The socially awkward Doris works in a cubicle at a Manhattan office, where she’s a leftover from a previous regime, dutifully entering data into the firm’s records and being treated with condescension by her much younger colleagues. But when John Fremont (Max Greenfield), the new design executive, arrives from California and treats her relatively kindly, Doris is immediately taken with him as a possible romantic interest, despite the age difference. To connect she enlists the aid of Roz’s teen granddaughter (Isabella Acres) to set up a fake social media account that will allow her access to his likes and dislikes. Discovering his interest in an electronic band, she dresses up in colorful garb and goes to one of their concerts, where she naturally runs into him. Matters take a turn that strains one’s ability to suspend disbelief even further than the picture already has, when the band enlists Doris to model for the cover of their next album. She believes that John is seriously interested in her.

That’s why she’s so distressed when she finds John with Brooklyn (Beth Behrs), a pleasant young woman whom he identifies as his girlfriend. She even befriends Doris. But using that phony web account, Doris sabotages the relationship, believing that will force John to turn to her. It doesn’t work, of course, and leads to an embarrassing admission. At the same time Doris’ brother Todd (Stephen Root) and his wife Cynthia (Wendi McLendon-Covey) decide to intervene at home, enlisting a therapist to assist Doris to break her hoarding drive so that they can clear out her house and sell it. Obviously her life is about to change radically in a variety of ways.

There’s no doubt that writer-director Michael Showalter, working from a short film by his co-scribe Laura Terruso, is aiming for a quirky mixture of humor and pathos, and there are moments when he partially hits the mark. The sequence in which Todd and Cynthia burst into Doris’ house with the therapist in tow, forcing her to comply with their plans or resist, is actually quite affecting, and Field plays it for all its worth. She’s also excellent in a poignant confession when she reveals that she once had a boyfriend, but gave him up to stay with her mother.

Otherwise, however, Showalter doesn’t manage the tonal changes very skillfully, and Field is unable to compensate. Doris sometimes seems charmingly oddball, but at others she comes across as seriously deluded, and a viewer might well be tempted to think her behavior more disturbing than mildly off-kilter.
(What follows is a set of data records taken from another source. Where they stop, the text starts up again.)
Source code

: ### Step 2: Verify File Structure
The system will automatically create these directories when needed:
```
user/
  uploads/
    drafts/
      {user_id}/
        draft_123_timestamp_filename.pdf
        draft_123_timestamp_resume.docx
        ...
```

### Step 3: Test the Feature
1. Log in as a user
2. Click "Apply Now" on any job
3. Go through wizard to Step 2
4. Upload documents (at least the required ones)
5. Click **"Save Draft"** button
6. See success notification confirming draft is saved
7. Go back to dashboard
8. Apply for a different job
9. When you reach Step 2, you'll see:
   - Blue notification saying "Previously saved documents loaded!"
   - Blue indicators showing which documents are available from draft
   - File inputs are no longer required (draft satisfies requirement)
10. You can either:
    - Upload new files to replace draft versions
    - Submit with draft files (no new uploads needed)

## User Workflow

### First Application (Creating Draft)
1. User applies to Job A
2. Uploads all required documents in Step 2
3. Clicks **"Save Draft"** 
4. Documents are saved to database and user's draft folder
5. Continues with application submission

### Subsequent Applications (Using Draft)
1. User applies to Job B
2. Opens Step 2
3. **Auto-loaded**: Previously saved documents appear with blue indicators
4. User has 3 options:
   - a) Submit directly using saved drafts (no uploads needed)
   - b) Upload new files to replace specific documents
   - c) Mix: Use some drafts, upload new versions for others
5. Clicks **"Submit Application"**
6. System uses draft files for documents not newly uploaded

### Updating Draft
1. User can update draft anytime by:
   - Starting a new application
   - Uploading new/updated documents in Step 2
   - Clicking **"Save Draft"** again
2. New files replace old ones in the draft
You might find yourself laughing at her as if she were a joke at one moment, pitying her because of her desperation the next, and cringing over her inappropriate behavior a second later. Ideally these transitions would be smooth, but here they’re jarring, and the effect is just unsettling. Even Field seems uncertain what she’s going for at some points.

Still, like so many actresses her age, Field doesn’t get many opportunities to shine, and it’s good to encounter her in a starring role, even when the vehicle is such an imperfect one. She finds a likable partner in Greenfield. John might easily have been played as some sort of simpleton, but he manages to avoid that. Root is underused as Todd, but Daly is a hoot as Roz. On the technical side Melanie Jones’s production design (especially in Doris’ house and cubicle) and Rebecca Greggs’s costumes for Field deserve notice, but like Showalter’s directorial touch, Brian Burgoyne’s cinematography is simply functional.

Sally Field remains a trouper, but “Hello, My Name is Doris” is an invitation you might want to skip.